Records shown START

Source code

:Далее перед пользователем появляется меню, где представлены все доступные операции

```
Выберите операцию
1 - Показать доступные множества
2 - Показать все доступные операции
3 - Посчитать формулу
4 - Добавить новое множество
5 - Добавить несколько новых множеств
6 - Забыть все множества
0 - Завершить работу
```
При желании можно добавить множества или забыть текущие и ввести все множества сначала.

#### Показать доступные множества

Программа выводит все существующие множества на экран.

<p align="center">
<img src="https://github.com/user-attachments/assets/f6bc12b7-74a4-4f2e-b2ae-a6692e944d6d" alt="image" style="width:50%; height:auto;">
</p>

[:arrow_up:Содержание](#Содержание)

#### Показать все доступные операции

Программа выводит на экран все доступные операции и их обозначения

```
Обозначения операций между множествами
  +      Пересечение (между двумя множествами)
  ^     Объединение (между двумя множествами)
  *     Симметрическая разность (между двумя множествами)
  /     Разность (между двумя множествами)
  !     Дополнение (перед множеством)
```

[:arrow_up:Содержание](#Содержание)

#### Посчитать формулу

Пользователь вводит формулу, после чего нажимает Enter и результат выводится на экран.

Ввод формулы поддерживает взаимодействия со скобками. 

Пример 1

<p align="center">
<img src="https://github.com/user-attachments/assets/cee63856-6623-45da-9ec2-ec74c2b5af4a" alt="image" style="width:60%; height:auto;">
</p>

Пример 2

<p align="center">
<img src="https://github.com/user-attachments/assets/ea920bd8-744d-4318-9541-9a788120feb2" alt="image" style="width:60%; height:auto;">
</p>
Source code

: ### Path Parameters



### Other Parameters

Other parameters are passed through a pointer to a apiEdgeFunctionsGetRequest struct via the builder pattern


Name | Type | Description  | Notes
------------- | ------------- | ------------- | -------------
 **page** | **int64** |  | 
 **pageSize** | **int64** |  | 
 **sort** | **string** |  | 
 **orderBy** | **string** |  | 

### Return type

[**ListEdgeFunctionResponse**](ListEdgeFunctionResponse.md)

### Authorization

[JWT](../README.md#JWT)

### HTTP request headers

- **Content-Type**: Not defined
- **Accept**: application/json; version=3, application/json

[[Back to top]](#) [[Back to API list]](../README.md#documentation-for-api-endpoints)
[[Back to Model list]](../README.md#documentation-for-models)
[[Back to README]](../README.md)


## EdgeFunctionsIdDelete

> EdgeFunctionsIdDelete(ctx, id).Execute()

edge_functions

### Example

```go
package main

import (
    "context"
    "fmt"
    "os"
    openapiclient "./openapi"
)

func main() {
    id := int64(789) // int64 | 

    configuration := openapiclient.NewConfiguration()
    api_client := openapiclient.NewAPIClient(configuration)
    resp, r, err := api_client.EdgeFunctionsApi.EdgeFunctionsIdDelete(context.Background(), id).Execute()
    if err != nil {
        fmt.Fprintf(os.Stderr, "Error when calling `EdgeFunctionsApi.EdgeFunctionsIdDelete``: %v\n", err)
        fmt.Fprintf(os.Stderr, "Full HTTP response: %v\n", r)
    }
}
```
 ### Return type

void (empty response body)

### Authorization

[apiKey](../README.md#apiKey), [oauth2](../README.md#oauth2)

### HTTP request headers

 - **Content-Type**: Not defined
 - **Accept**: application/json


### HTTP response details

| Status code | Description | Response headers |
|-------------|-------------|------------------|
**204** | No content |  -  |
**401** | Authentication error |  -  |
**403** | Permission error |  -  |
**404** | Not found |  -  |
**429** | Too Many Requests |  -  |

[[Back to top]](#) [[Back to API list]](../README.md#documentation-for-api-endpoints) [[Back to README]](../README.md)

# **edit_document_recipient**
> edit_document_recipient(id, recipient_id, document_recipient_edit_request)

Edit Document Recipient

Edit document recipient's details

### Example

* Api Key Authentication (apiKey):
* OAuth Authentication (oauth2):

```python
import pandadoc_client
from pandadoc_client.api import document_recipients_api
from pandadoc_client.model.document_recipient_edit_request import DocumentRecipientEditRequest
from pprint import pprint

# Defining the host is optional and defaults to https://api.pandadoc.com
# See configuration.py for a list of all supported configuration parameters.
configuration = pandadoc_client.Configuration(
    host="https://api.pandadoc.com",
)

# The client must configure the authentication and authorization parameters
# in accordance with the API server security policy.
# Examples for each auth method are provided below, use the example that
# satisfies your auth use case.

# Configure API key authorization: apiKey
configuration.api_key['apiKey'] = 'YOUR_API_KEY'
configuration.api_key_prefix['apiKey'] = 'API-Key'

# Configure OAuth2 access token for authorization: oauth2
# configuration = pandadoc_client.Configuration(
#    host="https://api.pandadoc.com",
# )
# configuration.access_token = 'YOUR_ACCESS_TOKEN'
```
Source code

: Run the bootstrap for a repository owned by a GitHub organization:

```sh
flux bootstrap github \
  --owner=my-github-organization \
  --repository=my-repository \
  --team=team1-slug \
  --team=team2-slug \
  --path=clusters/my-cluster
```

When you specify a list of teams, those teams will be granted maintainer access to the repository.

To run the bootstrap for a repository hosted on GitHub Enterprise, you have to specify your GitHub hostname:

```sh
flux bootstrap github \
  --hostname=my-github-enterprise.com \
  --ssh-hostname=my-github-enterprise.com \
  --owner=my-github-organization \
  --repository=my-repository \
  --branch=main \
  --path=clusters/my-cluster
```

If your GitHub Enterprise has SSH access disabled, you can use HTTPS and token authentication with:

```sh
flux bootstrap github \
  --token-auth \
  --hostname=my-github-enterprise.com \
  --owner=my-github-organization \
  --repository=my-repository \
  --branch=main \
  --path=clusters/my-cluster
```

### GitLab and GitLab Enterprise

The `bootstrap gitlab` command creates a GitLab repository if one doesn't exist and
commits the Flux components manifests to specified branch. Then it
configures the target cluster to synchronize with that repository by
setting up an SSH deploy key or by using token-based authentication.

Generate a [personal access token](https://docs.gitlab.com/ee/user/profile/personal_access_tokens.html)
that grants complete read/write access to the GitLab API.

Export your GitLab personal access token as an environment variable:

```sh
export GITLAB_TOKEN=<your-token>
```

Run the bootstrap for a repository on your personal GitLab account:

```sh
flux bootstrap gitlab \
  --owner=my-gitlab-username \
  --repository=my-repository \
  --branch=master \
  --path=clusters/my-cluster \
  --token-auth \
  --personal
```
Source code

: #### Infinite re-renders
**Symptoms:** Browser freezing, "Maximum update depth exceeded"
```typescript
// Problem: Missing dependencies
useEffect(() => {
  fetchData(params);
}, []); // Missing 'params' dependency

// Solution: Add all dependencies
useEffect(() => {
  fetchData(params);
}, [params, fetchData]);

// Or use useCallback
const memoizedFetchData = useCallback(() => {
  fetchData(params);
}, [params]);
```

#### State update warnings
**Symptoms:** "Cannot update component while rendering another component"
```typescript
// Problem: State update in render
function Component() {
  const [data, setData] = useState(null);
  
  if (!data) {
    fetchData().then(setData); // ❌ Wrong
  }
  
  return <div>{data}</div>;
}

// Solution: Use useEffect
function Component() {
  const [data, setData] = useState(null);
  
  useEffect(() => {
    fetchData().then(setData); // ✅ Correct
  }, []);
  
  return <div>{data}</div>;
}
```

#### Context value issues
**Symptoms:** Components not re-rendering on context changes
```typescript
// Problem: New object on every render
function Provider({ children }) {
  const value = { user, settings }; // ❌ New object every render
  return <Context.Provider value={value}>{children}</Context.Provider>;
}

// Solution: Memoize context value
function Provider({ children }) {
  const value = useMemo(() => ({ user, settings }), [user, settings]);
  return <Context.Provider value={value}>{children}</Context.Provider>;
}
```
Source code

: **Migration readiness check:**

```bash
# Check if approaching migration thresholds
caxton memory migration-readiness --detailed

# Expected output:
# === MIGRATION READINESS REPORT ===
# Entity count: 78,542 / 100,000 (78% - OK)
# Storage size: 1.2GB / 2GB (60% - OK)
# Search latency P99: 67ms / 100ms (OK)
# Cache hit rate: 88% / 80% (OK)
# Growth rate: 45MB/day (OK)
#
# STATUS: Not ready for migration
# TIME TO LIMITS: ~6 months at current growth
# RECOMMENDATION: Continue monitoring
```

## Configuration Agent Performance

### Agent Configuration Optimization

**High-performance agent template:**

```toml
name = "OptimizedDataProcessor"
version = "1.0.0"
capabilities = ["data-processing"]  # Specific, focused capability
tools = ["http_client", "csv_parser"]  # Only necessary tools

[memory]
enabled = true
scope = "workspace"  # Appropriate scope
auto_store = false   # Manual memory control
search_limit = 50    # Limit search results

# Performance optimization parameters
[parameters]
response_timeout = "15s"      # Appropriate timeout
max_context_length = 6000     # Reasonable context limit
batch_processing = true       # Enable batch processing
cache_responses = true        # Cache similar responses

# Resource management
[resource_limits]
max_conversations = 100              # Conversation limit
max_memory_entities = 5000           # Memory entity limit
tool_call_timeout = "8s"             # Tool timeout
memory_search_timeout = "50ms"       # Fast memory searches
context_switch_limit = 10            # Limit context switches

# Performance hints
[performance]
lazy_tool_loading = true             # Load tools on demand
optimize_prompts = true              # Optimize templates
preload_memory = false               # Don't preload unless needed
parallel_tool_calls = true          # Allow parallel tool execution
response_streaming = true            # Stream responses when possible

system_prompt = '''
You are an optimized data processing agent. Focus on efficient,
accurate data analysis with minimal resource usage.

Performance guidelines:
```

Records shown END

Wherever "documentation" appears in the listing, report the line it is on.

Exercise output
[[Back to top]](#) [[Back to API list]](../README.md#documentation-for-api-endpoints)
[[Back to Model list]](../README.md#documentation-for-models)
[[Back to top]](#) [[Back to API list]](../README.md#documentation-for-api-endpoints) [[Back to README]](../README.md)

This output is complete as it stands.